[Exercise passage Boundary: Start]
In our May 29, 2012 Patient Safety Tip of the Week “Falls, Fractures, and Fatalities” we briefly mentioned that the inpatient psychiatric/behavioral health unit is one area in which attention to fall risk tends to be less than optimal. Yet the risks on such units may be as great or greater than on even med/surg units or rehab units.
The Pennsylvania Patient Safety Authority published a “snapshot” of falls in behavioral health hospitals compared to other hospitals for the year 2009 (PPSA 2010). Falls accounted for 21.7% of submitted reports in behavioral health hospitals compared to 15.4% in non-behavioral hospitals. A greater percentage of medications related to falls were reported by behavioral health hospitals than other hospitals (70.3% versus 57.6%). Moreover, patient harm was more likely in falls in behavioral health hospitals (9.6% compared to 3.7% in non-behavioral health hospitals).
So why do patients on psychiatric inpatient units fall? Clearly many of the same risk factors for falls in any inpatient setting contribute. But there are also some risk factors and contributing factors that are unique to the inpatient psychiatry unit.
One obvious factor is simply the level of activity on the psychiatric unit. Compared to med/surg units where patients are largely confined to bed or chairs (even though we encourage early ambulation) patients on behavioral health units are usually much more active. Hence the increased risk for falls may simply be related to this increased opportunity to fall. Scanlan et al. (Scanlan 2012) looked at activity during falls and found that the majority occurred on walking or transferring. Location of falls was most often bedrooms, outdoor areas, corridors and bathrooms.
The VA National Patient Safety Center, which does a great job of aggregating lessons learned from RCA’s across the VA system, put together such lessons learned as they pertain to falls on behavioral health units (Lee 2012). They noted that falls most often occurred as patients were getting up from bed or a chair or wheelchair, walking/running, bathroom-related, or behavior-related. The most common root causes they identified were environmental hazards, poor communication of fall risk, lack of suitable equipment, and a need to improve the system of falls assessment.
Lee et al. point out that patients on behavioral health units are at risk for falls for a number of reasons. Most importantly, they are on a variety of medications that may increase the fall risk (antipsychotics, antidepressants, sedative/hypnotics, and others). Some may be confused or agitated. Others may have impaired gait or balance, sometimes as a result of extrapyramidal side effects of their medications. Many of the medications cause orthostatic hypotension. The elderly patient on the behavioral health unit is especially at risk for falls with injury. They also note that sometimes behavioral health units restrict use of canes or other devices that could assist ambulation because such might also be used as weapons.
The authors have numerous recommendations for ways to improve fall prevention on such units. One is assessing the environmental risks, using a checklist. Quite frankly we’d like to see a checklist-like audit tool for assessing all the risks they have pointed out, not just the environmental ones.
Because more traditionally used fall risk assessment tools have not been particularly applicable to psychiatric inpatients, Edmonson and colleagues (Edmonson 2011) have developed their own fall risk assessment tool for psychiatric inpatients. They identified 9 categories of fall risk factors from the literature, then determined how frequent those occurred in records of psychiatric inpatients who fell, resulting in a weighted tool for predicting falls in this population. They then administered this tool, the Edmonson Psychiatric Fall Risk Assessment Tool (EPFRAT), and a more traditional fall risk assessment tool (the Morse Fall Scale) simultaneously to an inpatient psychiatric population and found the EPFRAT had a higher sensitivity in predicting falls and comparable specificity. This tool is very promising and is awaiting validation of its utility in other settings. We did find one site that has used it and successfully reduced falls in a psychiatric hospital after implementing the tool and model (Vermont State Hospital 2011). The nine domains in the EPFRAT are age, mental status, elimination (bowel/bladder), medications, diagnosis, ambulation/balance, nutrition, sleep disturbance, and history of falls.
[Exercise passage Boundary: End]
[Entries supplied Boundary: Start]
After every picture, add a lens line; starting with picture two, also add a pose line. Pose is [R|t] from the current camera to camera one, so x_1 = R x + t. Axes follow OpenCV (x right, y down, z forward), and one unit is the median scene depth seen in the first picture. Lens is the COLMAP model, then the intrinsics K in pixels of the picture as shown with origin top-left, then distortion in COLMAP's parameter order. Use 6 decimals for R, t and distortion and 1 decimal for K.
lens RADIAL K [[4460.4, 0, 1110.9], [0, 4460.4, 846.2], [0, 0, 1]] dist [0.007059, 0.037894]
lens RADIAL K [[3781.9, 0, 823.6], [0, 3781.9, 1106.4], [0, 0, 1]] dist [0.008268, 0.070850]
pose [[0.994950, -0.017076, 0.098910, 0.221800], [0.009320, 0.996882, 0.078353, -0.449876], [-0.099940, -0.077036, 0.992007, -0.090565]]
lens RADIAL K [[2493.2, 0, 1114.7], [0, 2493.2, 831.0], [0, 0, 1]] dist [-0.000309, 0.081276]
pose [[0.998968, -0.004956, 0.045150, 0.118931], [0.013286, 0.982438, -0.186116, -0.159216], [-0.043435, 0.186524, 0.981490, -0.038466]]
[Entries supplied Boundary: End]
◆ **Work order**: In the article on falls in psychiatric units, why do behavioral health units sometimes restrict the use of canes or other walking aids? The data play no part here.

◆ **Your solution**: Behavioral health units sometimes restrict canes and other walking aids because these devices could also be used as weapons.